++++ Ausgangstext ++++

Diskussion über Tarifauseinandersetzungen im Energiesektor
Die Rolle der Politik bei Tarifauseinandersetzungen war der zentrale Streitgegenstand bei einer Aktuellen Stunde am Freitag, 23. Juni 2023. Beantragt hatte sie die Fraktion Die Linke zu dem Thema „Energiewende braucht Tarifverträge, auch bei Vestas“. Ein deutsches Tochterunternehmen des dänischen Windkraftanlagenbauers wird seit mehr als hundert Tagen bestreikt, weil die Gewerkschaft einen Tarifvertrag für das bisher tarifungebundene Unternehmen fordert.
Linke: Energiewende erfordert gute Arbeitsbedingungen
Dass eine Bundestagsdebatte zur Tarifauseinandersetzung in einem Unternehmen ungewöhnlich sei, darauf wies schon Auftaktredner Klaus Ernst (Die Linke) hin. Doch man werde mit der dringend nötigen Energiewende nur vorankommen, wenn in dieser Branche vernünftige Arbeitsbedingungen herrschen.

++++ Erfasste Daten ++++

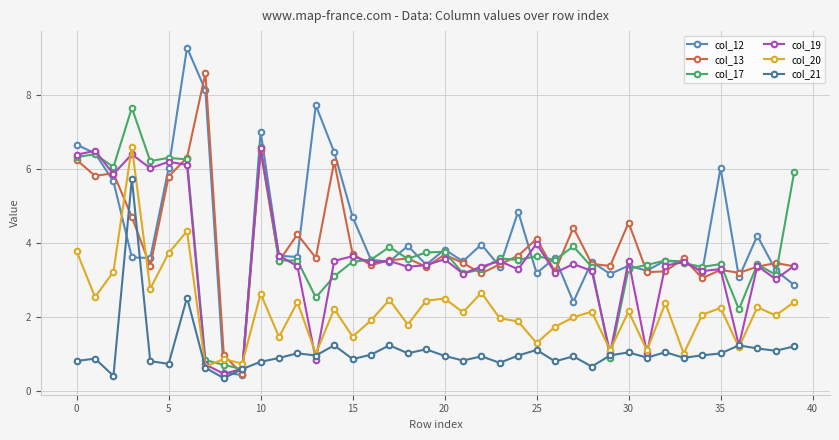

What is the greatest value displayed?

9.3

++++

Aufgabe 1:
Welche Fraktion hatte laut dem Ausgangstext über die Bundestagsdebatte zu Vestas die Aktuelle Stunde beantragt?
Aufgabe 2:
Führe den Bericht über die Bundestagsdebatte zum Streik bei Vestas im Anschluss an seinen letzten Satz weiter.

Lösung 1:
Die Fraktion Die Linke.

Lösung 2:
„Deshalb müssen wir hier als Parlament Hilfe leisten“, folgerte Ernst. Seine Fraktion fordere daher, dass bei öffentlichen Ausschreibungen nur Unternehmen mit Tarifverträgen zum Zuge kommen sollten und auch Subventionen nur an tarifgebundene Firmen gezahlt werden.
SPD: Stehen Streikenden zur Seite
Ohne auf diese Forderungen einzugehen, erklärte Jan Dieren (SPD) in Hinblick auf die Streikenden bei Vestas: „Wir stehen an ihrer Seite“. Ohne Windkraft werde es keinen Ausstieg aus Kohle und Gas geben. Zum erfolgreichen Ausbau und Betrieb brauche es aber, darin stimmte er mit Ernst überein, gute Arbeitsbedingungen. Beschäftigte mit Tarifvertag seien nachweislich zufriedener und produktiver.
Dierens Fraktionskollege Bengt Bergt (SPD) wies das Ansinnen von Vestas zurück, mit dem Betriebsrat statt mit der Gewerkschaft über Entlohnung und Arbeitsbedingungen zu verhandeln. Nach dem Betriebsverfassungsrecht dürften Betriebsräte keine Tarifverträge abschließen, hob er hervor.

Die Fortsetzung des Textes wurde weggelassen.